Creating 3-D-printed “motion sculptures” from 2-D videos | Artificial intelligence
New England Patriots quarterback Tom Brady has often credited his success to spending countless hours studying his opponent’s movements on film. This understanding of movement is necessary for all living species, whether it’s figuring out the best angle for throwing a ball, or perceiving the motion of predators and prey. But simple videos can’t actually give us the full picture.
That’s because traditional videos and photos for studying motion are two-dimensional, and don’t show us the underlying 3-D structure of the person or subject of interest. Without the full geometry, we can’t inspect the small and subtle movements that help us move faster or make sense of the precision needed to perfect our athletic form.
The new system uses an algorithm that can take 2-D videos and turn them into 3-D-printed “motion sculptures” that show how a human body moves through space.
In addition to being an intriguing aesthetic visualization of shape and time, the “MoSculp” system could enable a much more detailed study of motion for professional athletes, dancers, or anyone who wants to improve their physical skills.
“Imagine you have a video of Roger Federer serving a ball in a tennis match, and a video of yourself learning tennis,” says PhD student Xiuming Zhang, lead author of a new paper about the system. “You could then build motion sculptures of both scenarios to compare them and more comprehensively study where you need to improve.”
Because motion sculptures are 3-D, users can use a computer interface to navigate around the structures and see them from different viewpoints, revealing motion-related information inaccessible from the original viewpoint.
Zhang wrote the paper alongside MIT professors of electrical engineering and computer science William Freeman and Stefanie Mueller, PhD student Jiajun Wu, Google researchers Qiurui He and Tali Dekel, as well as former CSAIL PhD students Andrew Owens and Tianfan Xue.
Bodies in motion
Artists and scientists have long struggled to gain better insight into movement, limited by their own camera lenses and what they could provide.
Previous work has mostly used so-called “stroboscopic” photography techniques, which look a lot like the images in a flip book stitched together. But since these photos only show snapshots of movement, viewers wouldn’t be able to see as much of the trajectory of a person’s arm when they’re hitting a golf ball, for example.
What’s more, these photographs also require laborious preshoot setup, such as using a clean background and specialized depth cameras and lighting equipment. All MoSculp needs is a video sequence.
Given an input video, the system first automatically detects 2-D key points on the subject’s body, such as the hip, knee, and ankle of a ballerina while she’s doing a complex dance sequence. Then, it takes the best possible poses from those points to be turned into 3-D “skeletons.”
After stitching these skeletons together, the system generates a motion sculpture that can be 3-D-printed, showing the smooth, continuous path of movement traced out by the subject. Users can customize their figures to focus on different body parts, assign different materials to distinguish among parts, and even customize lighting.

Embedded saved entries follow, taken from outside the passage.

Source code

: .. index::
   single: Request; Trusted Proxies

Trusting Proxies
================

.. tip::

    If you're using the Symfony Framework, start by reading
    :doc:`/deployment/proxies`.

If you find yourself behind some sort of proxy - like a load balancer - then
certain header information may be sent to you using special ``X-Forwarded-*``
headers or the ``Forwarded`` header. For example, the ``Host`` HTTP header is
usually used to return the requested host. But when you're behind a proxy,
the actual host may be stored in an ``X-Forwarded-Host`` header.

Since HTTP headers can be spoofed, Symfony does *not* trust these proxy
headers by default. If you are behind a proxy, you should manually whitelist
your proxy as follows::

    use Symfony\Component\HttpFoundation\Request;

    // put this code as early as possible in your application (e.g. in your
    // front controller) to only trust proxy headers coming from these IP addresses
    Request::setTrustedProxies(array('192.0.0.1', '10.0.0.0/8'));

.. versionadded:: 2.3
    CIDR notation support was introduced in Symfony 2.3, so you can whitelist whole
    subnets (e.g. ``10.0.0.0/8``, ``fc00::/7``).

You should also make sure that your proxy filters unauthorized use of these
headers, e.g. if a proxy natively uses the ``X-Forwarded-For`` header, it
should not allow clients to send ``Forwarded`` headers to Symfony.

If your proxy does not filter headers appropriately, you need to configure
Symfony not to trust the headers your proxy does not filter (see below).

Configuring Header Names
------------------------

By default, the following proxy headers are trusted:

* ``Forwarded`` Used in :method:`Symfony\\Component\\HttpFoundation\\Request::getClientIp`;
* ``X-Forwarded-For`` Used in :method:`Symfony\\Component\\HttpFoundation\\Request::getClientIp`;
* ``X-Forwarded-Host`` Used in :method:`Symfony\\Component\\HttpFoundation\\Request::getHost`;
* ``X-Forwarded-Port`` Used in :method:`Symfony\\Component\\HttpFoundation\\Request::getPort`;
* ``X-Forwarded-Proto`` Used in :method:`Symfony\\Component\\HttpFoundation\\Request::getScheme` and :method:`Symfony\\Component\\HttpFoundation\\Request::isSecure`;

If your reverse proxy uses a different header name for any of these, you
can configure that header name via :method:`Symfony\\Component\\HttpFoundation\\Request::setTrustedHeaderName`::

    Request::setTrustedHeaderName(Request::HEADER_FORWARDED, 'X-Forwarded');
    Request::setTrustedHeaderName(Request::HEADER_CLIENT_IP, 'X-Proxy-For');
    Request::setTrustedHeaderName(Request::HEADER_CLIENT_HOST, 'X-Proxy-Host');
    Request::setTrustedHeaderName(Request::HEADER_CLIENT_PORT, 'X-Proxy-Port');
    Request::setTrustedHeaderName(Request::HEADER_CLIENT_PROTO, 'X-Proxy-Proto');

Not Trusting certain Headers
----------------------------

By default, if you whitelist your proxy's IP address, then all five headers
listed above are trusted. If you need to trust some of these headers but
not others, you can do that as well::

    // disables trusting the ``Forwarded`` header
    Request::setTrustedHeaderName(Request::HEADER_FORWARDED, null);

In user studies, the researchers found that over 75 percent of subjects felt that MoSculp provided a more detailed visualization for studying motion than the standard photography techniques.
“Dance and highly skilled athletic motions often seem like ‘moving sculptures’ but they only create fleeting and ephemeral shapes,” says Courtney Brigham, communications lead at Adobe, who was not involved in the research. “This work shows how to take motions and turn them into real sculptures with objective visualizations of movement, providing a way for athletes to analyze their movements for training, requiring no more equipment than a mobile camera and some computing time.”
The system works best for larger movements, like throwing a ball or taking a sweeping leap during a dance sequence. It also works for situations that might obstruct or complicate movement, such as if people are wearing loose clothing or carrying objects.
Currently, the system only uses single-person scenarios, but the team soon hopes to expand to multiple people. This could open up the potential to study things like social disorders, interpersonal interactions, and team dynamics.
The team will present their paper on the system next month at the User Interface Software and Technology (UIST) conference in Berlin, Germany.